At the Young Centre for the Performing Arts in the Distillery District. Directed and Co-Created by Judith Thompson. Starring: Victoria Car (Musician), Sarah Carney, James Herbert Hazlett, Nicholas David Herd, Michael Liu, Dylan Harman Livaja, Suzanne Love, Nada Marie Christiane Mayla, Krystal Hope Nausbaum.
Plays at the Young Centre until March 2.
Rare is that rare piece of theatre that is in a class all its own. The stories come from the particular life experiences of the cast of ten actors, but are universal in scope. They want to find love; have babies; be independent; be respected; not thought to be stupid; not stared at. They have the same hopes and dreams that we all have with one difference: they all have Down Syndrome. And they all joyously, gently rattle our pre-conceived notions of what that means. The cast is not made up of professional actors but are professional.

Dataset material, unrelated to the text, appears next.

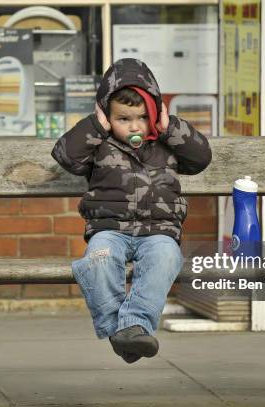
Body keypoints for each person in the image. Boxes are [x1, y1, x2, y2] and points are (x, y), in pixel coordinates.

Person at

Rare has been co-created by Judith Thompson and the cast. Thompson also directs. The play begins, A Chorus Line style, with the cast lining up in front of the edge of the stage, each wears a mask and each takes of his/her mask and tells us their name and what they hope for (love, a baby, etc.). This is followed by their comments about their lives; their struggles and challenges; their happy moments and disappointments. It is moving without being manipulative.
Besides being brave enough to tell their stories in front of an audience, the cast has learned invaluable theatre lessons, about trust, generosity, and giving support. For example, the wonderfully named Suzanne Love, a buoyant smiler, has a stammer which sometimes makes it difficult for her to get her thoughts out clearly. She tilts her head back struggling for the word. But always during that struggle one of her fellow actors is near her, sometimes with a hand on her shoulder, rubbing it gently, helping her through the lingustical road-block. In one case it was Krystal Hope Nausbaum, a diminutive red-head, who stroked Ms Love’s shoulder. In another case it was Nicholas David Herd (I believe) who held her hand and stroked it with his thumb, giving her support until she found the words. When he had a difficult time with poignant memory, she in turn stroked his hand with her thumb. I found that constant show of generosity and support so moving.
That said, Ms Love dances with such abandon and confidence she is eloquent, as are they all.
I have one quibble. The cast tell us what they are not: retarded, stupid, childish etc. What is missing is a definition of what Down Syndrome is besides the fact that they all have an extra chromosome. They telling us what Down Syndrome means would put it in context. It is unfair to assume we know. Besides that quibble, Rare is an uplifting, moving, funny, joyous theatrical experience.
Rare is deservedly held over until March 2.